**Assigned task:** Return the entries below word for word; no images should appear in the copy.

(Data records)
━━━━━━━━━━━━━━━━

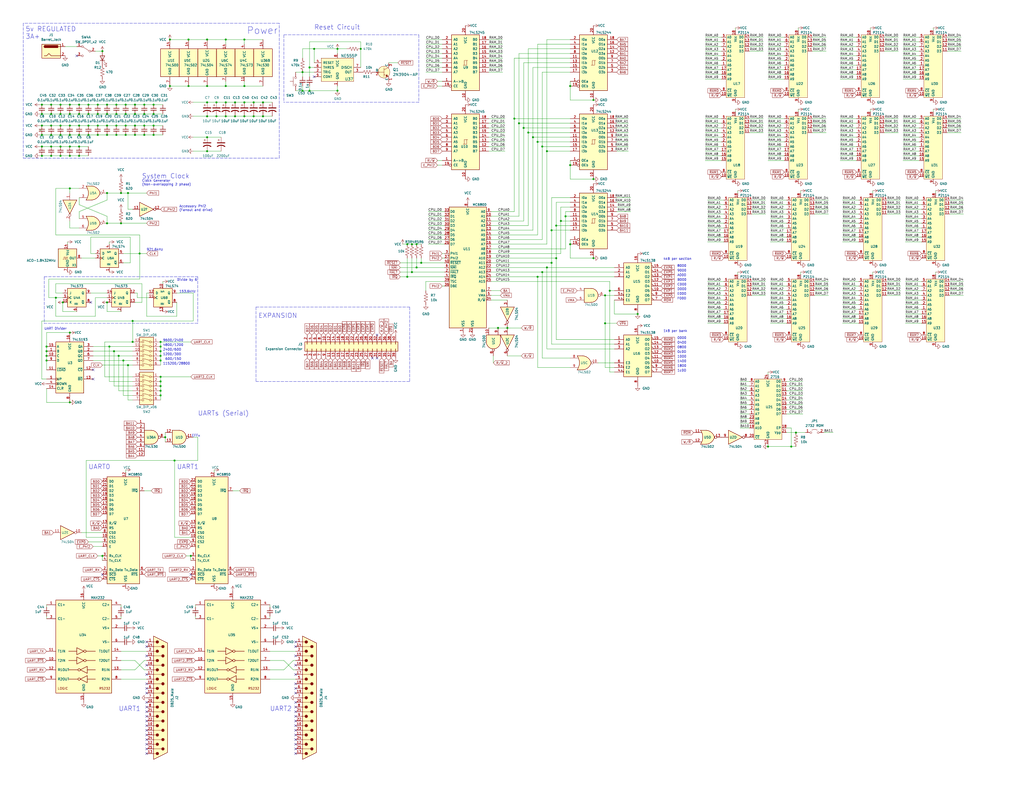
<source format=kicad_sch>
(kicad_sch (version 20211123) (generator eeschema)

  (uuid e63e39d7-6ac0-4ffd-8aa3-1841a4541b55)

  (paper "C")

  

  (junction (at 113.03 46.99) (diameter 0) (color 0 0 0 0)
    (uuid 0384fa4f-62d5-4134-b2f0-2d42677084ab)
  )
  (junction (at 25.4 189.23) (diameter 0) (color 0 0 0 0)
    (uuid 03b4daed-490a-4daf-8f17-e8d7f00b1967)
  )
  (junction (at 87.63 205.74) (diameter 0) (color 0 0 0 0)
    (uuid 03f1cf19-9a28-4ff7-878b-989b2d4e9b21)
  )
  (junction (at 280.67 64.77) (diameter 0) (color 0 0 0 0)
    (uuid 040d75c4-99b4-4047-9ffc-ad005fe265a9)
  )
  (junction (at 68.58 62.23) (diameter 0) (color 0 0 0 0)
    (uuid 076ff786-a2fe-4361-91e0-ba5be2f5a7d7)
  )
  (junction (at 83.82 62.23) (diameter 0) (color 0 0 0 0)
    (uuid 08075913-25b2-4d44-89a0-35f34a2a70ad)
  )
  (junction (at 33.02 68.58) (diameter 0) (color 0 0 0 0)
    (uuid 0a6bc3ce-ab69-49c0-a757-c02f3482ea86)
  )
  (junction (at 78.74 62.23) (diameter 0) (color 0 0 0 0)
    (uuid 0aa1a079-92c6-48e2-b09b-eb54a3edc455)
  )
  (junction (at 78.74 73.66) (diameter 0) (color 0 0 0 0)
    (uuid 0ae4a2aa-5ff6-4e98-ba71-81fb7e9bfa33)
  )
  (junction (at 25.4 194.31) (diameter 0) (color 0 0 0 0)
    (uuid 0aea80f9-55e2-4256-8647-65b2ae5183cb)
  )
  (junction (at 48.26 68.58) (diameter 0) (color 0 0 0 0)
    (uuid 0c436723-36e1-4750-90a3-5eb6bac9fe6e)
  )
  (junction (at 83.82 73.66) (diameter 0) (color 0 0 0 0)
    (uuid 0e6217ae-35bc-48a4-8daa-f6a5d2466a5c)
  )
  (junction (at 55.88 303.53) (diameter 0) (color 0 0 0 0)
    (uuid 0f913168-6e96-4fde-8678-9fb3a5b0f130)
  )
  (junction (at 102.87 21.59) (diameter 0) (color 0 0 0 0)
    (uuid 128786de-4f12-412f-b9c4-d95f2c5394de)
  )
  (junction (at 33.02 57.15) (diameter 0) (color 0 0 0 0)
    (uuid 1632f440-1489-4f3b-97a1-7ec1dcfbe531)
  )
  (junction (at 73.66 57.15) (diameter 0) (color 0 0 0 0)
    (uuid 16ad58b9-c680-4bf0-be19-b2e5f1fd16fe)
  )
  (junction (at 48.26 57.15) (diameter 0) (color 0 0 0 0)
    (uuid 17be7ac9-197f-4143-84d7-ef9b54bfc532)
  )
  (junction (at 27.94 80.01) (diameter 0) (color 0 0 0 0)
    (uuid 18d3c453-73a6-44b2-b0aa-eb11d746b0a5)
  )
  (junction (at 104.14 303.53) (diameter 0) (color 0 0 0 0)
    (uuid 1a5c33d3-f3c4-4e34-8d80-2a521b25b4c1)
  )
  (junction (at 33.02 85.09) (diameter 0) (color 0 0 0 0)
    (uuid 1aa58501-9645-4f33-8ce6-95dcf55e44ff)
  )
  (junction (at 434.34 236.22) (diameter 0) (color 0 0 0 0)
    (uuid 1b82662e-b4d3-4844-a43a-87b69d0dfacc)
  )
  (junction (at 63.5 73.66) (diameter 0) (color 0 0 0 0)
    (uuid 1c74f30c-e8b8-4362-aa2d-1ffac1ce54a4)
  )
  (junction (at 323.85 54.61) (diameter 0) (color 0 0 0 0)
    (uuid 1dc165ed-73b4-43af-9358-68d49f4f737d)
  )
  (junction (at 38.1 62.23) (diameter 0) (color 0 0 0 0)
    (uuid 1dfc4ddd-d547-41ad-8b79-cece95a8b430)
  )
  (junction (at 30.48 162.56) (diameter 0) (color 0 0 0 0)
    (uuid 231825fb-1ddd-4c9d-ab65-0f8addd1f9e9)
  )
  (junction (at 27.94 62.23) (diameter 0) (color 0 0 0 0)
    (uuid 24d5304d-e307-4988-9208-4b23e6cb0217)
  )
  (junction (at 78.74 57.15) (diameter 0) (color 0 0 0 0)
    (uuid 25899db4-2749-433b-b69e-59aad0d2ebd9)
  )
  (junction (at 288.29 72.39) (diameter 0) (color 0 0 0 0)
    (uuid 25ad15aa-295c-4252-9870-43030cbac26d)
  )
  (junction (at 138.43 55.88) (diameter 0) (color 0 0 0 0)
    (uuid 25e63e01-878d-416f-af19-56fa559ae097)
  )
  (junction (at 38.1 73.66) (diameter 0) (color 0 0 0 0)
    (uuid 25f1b379-3850-400c-9407-b4a45e20bc52)
  )
  (junction (at 87.63 196.85) (diameter 0) (color 0 0 0 0)
    (uuid 26714e2b-398d-4058-ad45-be3905038c2b)
  )
  (junction (at 83.82 57.15) (diameter 0) (color 0 0 0 0)
    (uuid 29eaaf5e-bbf2-4d16-a533-ca6839af13c1)
  )
  (junction (at 58.42 57.15) (diameter 0) (color 0 0 0 0)
    (uuid 2b8e741d-26bc-4581-99e8-ea876b609d50)
  )
  (junction (at 113.03 74.93) (diameter 0) (color 0 0 0 0)
    (uuid 2bd74caa-6401-4434-8dfd-1cbdb0919639)
  )
  (junction (at 87.63 191.77) (diameter 0) (color 0 0 0 0)
    (uuid 2c0f7ac8-4c86-47f4-a920-cc071974fc65)
  )
  (junction (at 168.91 36.83) (diameter 0) (color 0 0 0 0)
    (uuid 2e1f8362-cb8a-4867-ac3b-d2213fe39406)
  )
  (junction (at 128.27 63.5) (diameter 0) (color 0 0 0 0)
    (uuid 2f608b51-58c8-4972-abcc-b2e707521bf6)
  )
  (junction (at 87.63 215.9) (diameter 0) (color 0 0 0 0)
    (uuid 309f9511-1f86-45d9-95d1-779c4a83922c)
  )
  (junction (at 72.39 186.6
... [491983 chars truncated]
</source>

━━━━━━━━━━━━━━━━

**Answer to the exercise:**
<source format=kicad_sch>
(kicad_sch (version 20211123) (generator eeschema)

  (uuid e63e39d7-6ac0-4ffd-8aa3-1841a4541b55)

  (paper "C")

  

  (junction (at 113.03 46.99) (diameter 0) (color 0 0 0 0)
    (uuid 0384fa4f-62d5-4134-b2f0-2d42677084ab)
  )
  (junction (at 25.4 189.23) (diameter 0) (color 0 0 0 0)
    (uuid 03b4daed-490a-4daf-8f17-e8d7f00b1967)
  )
  (junction (at 87.63 205.74) (diameter 0) (color 0 0 0 0)
    (uuid 03f1cf19-9a28-4ff7-878b-989b2d4e9b21)
  )
  (junction (at 280.67 64.77) (diameter 0) (color 0 0 0 0)
    (uuid 040d75c4-99b4-4047-9ffc-ad005fe265a9)
  )
  (junction (at 68.58 62.23) (diameter 0) (color 0 0 0 0)
    (uuid 076ff786-a2fe-4361-91e0-ba5be2f5a7d7)
  )
  (junction (at 83.82 62.23) (diameter 0) (color 0 0 0 0)
    (uuid 08075913-25b2-4d44-89a0-35f34a2a70ad)
  )
  (junction (at 33.02 68.58) (diameter 0) (color 0 0 0 0)
    (uuid 0a6bc3ce-ab69-49c0-a757-c02f3482ea86)
  )
  (junction (at 78.74 62.23) (diameter 0) (color 0 0 0 0)
    (uuid 0aa1a079-92c6-48e2-b09b-eb54a3edc455)
  )
  (junction (at 78.74 73.66) (diameter 0) (color 0 0 0 0)
    (uuid 0ae4a2aa-5ff6-4e98-ba71-81fb7e9bfa33)
  )
  (junction (at 25.4 194.31) (diameter 0) (color 0 0 0 0)
    (uuid 0aea80f9-55e2-4256-8647-65b2ae5183cb)
  )
  (junction (at 48.26 68.58) (diameter 0) (color 0 0 0 0)
    (uuid 0c436723-36e1-4750-90a3-5eb6bac9fe6e)
  )
  (junction (at 83.82 73.66) (diameter 0) (color 0 0 0 0)
    (uuid 0e6217ae-35bc-48a4-8daa-f6a5d2466a5c)
  )
  (junction (at 55.88 303.53) (diameter 0) (color 0 0 0 0)
    (uuid 0f913168-6e96-4fde-8678-9fb3a5b0f130)
  )
  (junction (at 102.87 21.59) (diameter 0) (color 0 0 0 0)
    (uuid 128786de-4f12-412f-b9c4-d95f2c5394de)
  )
  (junction (at 33.02 57.15) (diameter 0) (color 0 0 0 0)
    (uuid 1632f440-1489-4f3b-97a1-7ec1dcfbe531)
  )
  (junction (at 73.66 57.15) (diameter 0) (color 0 0 0 0)
    (uuid 16ad58b9-c680-4bf0-be19-b2e5f1fd16fe)
  )
  (junction (at 48.26 57.15) (diameter 0) (color 0 0 0 0)
    (uuid 17be7ac9-197f-4143-84d7-ef9b54bfc532)
  )
  (junction (at 27.94 80.01) (diameter 0) (color 0 0 0 0)
    (uuid 18d3c453-73a6-44b2-b0aa-eb11d746b0a5)
  )
  (junction (at 104.14 303.53) (diameter 0) (color 0 0 0 0)
    (uuid 1a5c33d3-f3c4-4e34-8d80-2a521b25b4c1)
  )
  (junction (at 33.02 85.09) (diameter 0) (color 0 0 0 0)
    (uuid 1aa58501-9645-4f33-8ce6-95dcf55e44ff)
  )
  (junction (at 434.34 236.22) (diameter 0) (color 0 0 0 0)
    (uuid 1b82662e-b4d3-4844-a43a-87b69d0dfacc)
  )
  (junction (at 63.5 73.66) (diameter 0) (color 0 0 0 0)
    (uuid 1c74f30c-e8b8-4362-aa2d-1ffac1ce54a4)
  )
  (junction (at 323.85 54.61) (diameter 0) (color 0 0 0 0)
    (uuid 1dc165ed-73b4-43af-9358-68d49f4f737d)
  )
  (junction (at 38.1 62.23) (diameter 0) (color 0 0 0 0)
    (uuid 1dfc4ddd-d547-41ad-8b79-cece95a8b430)
  )
  (junction (at 30.48 162.56) (diameter 0) (color 0 0 0 0)
    (uuid 231825fb-1ddd-4c9d-ab65-0f8addd1f9e9)
  )
  (junction (at 27.94 62.23) (diameter 0) (color 0 0 0 0)
    (uuid 24d5304d-e307-4988-9208-4b23e6cb0217)
  )
  (junction (at 78.74 57.15) (diameter 0) (color 0 0 0 0)
    (uuid 25899db4-2749-433b-b69e-59aad0d2ebd9)
  )
  (junction (at 288.29 72.39) (diameter 0) (color 0 0 0 0)
    (uuid 25ad15aa-295c-4252-9870-43030cbac26d)
  )
  (junction (at 138.43 55.88) (diameter 0) (color 0 0 0 0)
    (uuid 25e63e01-878d-416f-af19-56fa559ae097)
  )
  (junction (at 38.1 73.66) (diameter 0) (color 0 0 0 0)
    (uuid 25f1b379-3850-400c-9407-b4a45e20bc52)
  )
  (junction (at 87.63 196.85) (diameter 0) (color 0 0 0 0)
    (uuid 26714e2b-398d-4058-ad45-be3905038c2b)
  )
  (junction (at 83.82 57.15) (diameter 0) (color 0 0 0 0)
    (uuid 29eaaf5e-bbf2-4d16-a533-ca6839af13c1)
  )
  (junction (at 58.42 57.15) (diameter 0) (color 0 0 0 0)
    (uuid 2b8e741d-26bc-4581-99e8-ea876b609d50)
  )
  (junction (at 113.03 74.93) (diameter 0) (color 0 0 0 0)
    (uuid 2bd74caa-6401-4434-8dfd-1cbdb0919639)
  )
  (junction (at 87.63 191.77) (diameter 0) (color 0 0 0 0)
    (uuid 2c0f7ac8-4c86-47f4-a920-cc071974fc65)
  )
  (junction (at 168.91 36.83) (diameter 0) (color 0 0 0 0)
    (uuid 2e1f8362-cb8a-4867-ac3b-d2213fe39406)
  )
  (junction (at 128.27 63.5) (diameter 0) (color 0 0 0 0)
    (uuid 2f608b51-58c8-4972-abcc-b2e707521bf6)
  )
  (junction (at 87.63 215.9) (diameter 0) (color 0 0 0 0)
    (uuid 309f9511-1f86-45d9-95d1-779c4a83922c)
  )
  (junction (at 72.39 186.6
... [491983 chars truncated]
</source>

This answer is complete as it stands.